OKLAHOMA CITY—New England Patriots receiver Wes Welker isn't too concerned about the NFL lockout at this point.
He's making the most of his down time, spending some of Saturday with about 180 kids who attended the free football camp he holds every year in Oklahoma City.
Welker tossed a few passes to the participants, threw in a few tips during receiving drills and lined up on defense during the 3 1/2-hour camp at Douglass High School.
"You've got to get into it a little bit," Welker said. "I get bored easily. So, for me, I've got to get active and D one of these kids up or catch a pass for 'em, throw to 'em or whatever.
"We have fun with it."
With more than four months to go before the season would start, Welker is comfortable for now catching passes off a machine in Oklahoma City and going through his own weekly workout routine.
"It's awesome because I'm on my own schedule," said Welker, who led the NFL with 123 receptions in 2009. "I don't have to talk to anybody; I don't have to see anybody. You see some of the same faces all the time. It's kind of nice not to have to look at them anymore and see them. I'm kind of enjoying it.
"I like being able to train on my own and be able to do some of my things. It's good to be with the team, but it's kind of nice."
Welker said he hadn't heard of any plans for Patriots players to get together for informal offseason work. Some Browns and Bengals have planned practice sessions, set up by their young quarterbacks.

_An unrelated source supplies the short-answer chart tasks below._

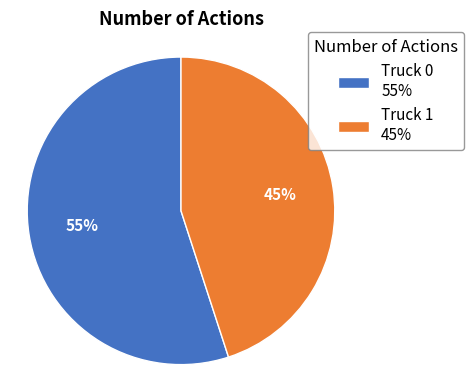

How many segments does this pie chart have?

2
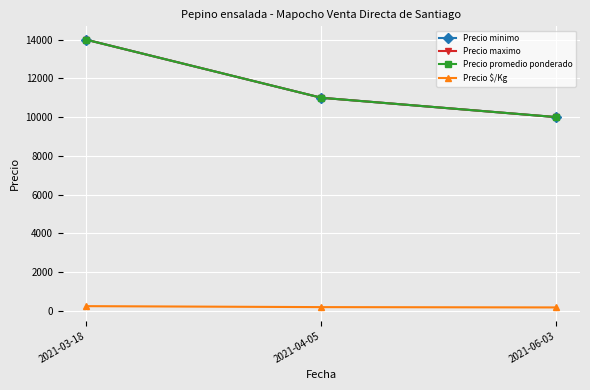

How many distinct data groups are displayed?

4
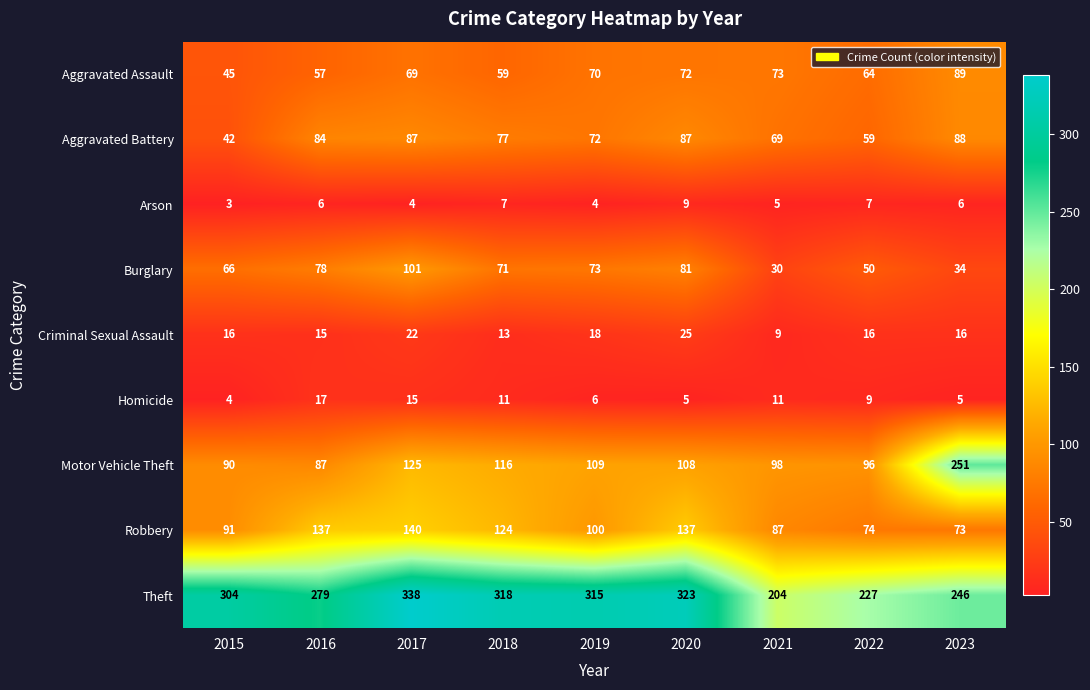

At 2016, list the series in order from largest to smallest.

Theft, Robbery, Motor Vehicle Theft, Aggravated Battery, Burglary, Aggravated Assault, Homicide, Criminal Sexual Assault, Arson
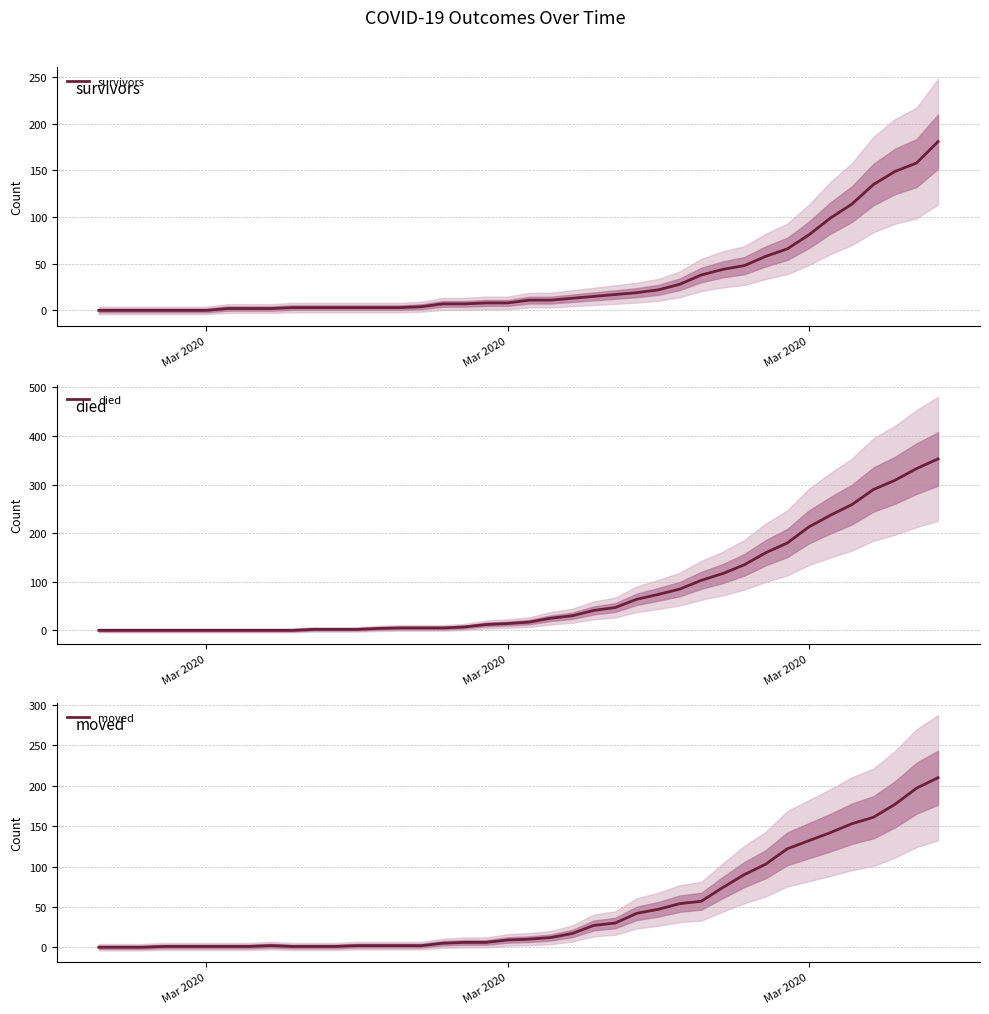

What are all the series names shown in the legend?

survivors, died, moved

"For the younger guys, I think it's a big thing to try and do that. We haven't really put anything together yet," Welker said.
He's glad to be healthy this offseason instead of rehabbing from two torn ligaments in his knee like last year.
The freedom provided by the NFL's labor dispute even had Welker joking, "Let's do a lockout every year."
"I think once people start losing paychecks, it'll probably be a little bit different. But I'm not too concerned right now," Welker said. "Hopefully at some point we get a deal done.
"I just know as players -- I can speak for myself -- I just want to play ball. Hopefully come fall, that's what we're doing."
He's also turning attention to helping out those in need in his hometown. A fundraiser last month raised more than $300,000, which will be spent pursuing his foundation's mission to help at-risk children through athletics and positive role models.
Douglass High School, the host of the camp this year, has twice received grants from Welker's foundation. The first was used to upgrade decades-old weight room equipment, and the second provided video technology intended to help get students recruited by Division I schools.
"We had a lot of kids actually getting noticed this year that probably would not have," Douglass coach Willis Alexander said.
Douglass also won the Class 4A championship last season, its first state title since 1976, and several of Alexander's assistant coaches volunteered their time to help Welker's camp.
"We use football to help educate these kids, to let them grasp hold of something positive," Alexander said. "The sport of football actually goes hand in hand with helping you prepare for life because it gives you all the life situations in a football game.
"The toughest, biggest game of all is the game of life."
Following the camp, Welker now shifts into figuring out how to divide the money from the foundation's most successful fundraiser yet by sifting through grant applications that can be submitted online.
"The ones that the board and everybody feels is worthy of those grants, we're going to spread that money around and hopefully do some good around the Oklahoma City area," Welker said. "Hopefully, at some point, we'll do new fields and things like that and have our own setup. But that's on down the road.
"We're getting there, it's growing and that's all we could ask for right now."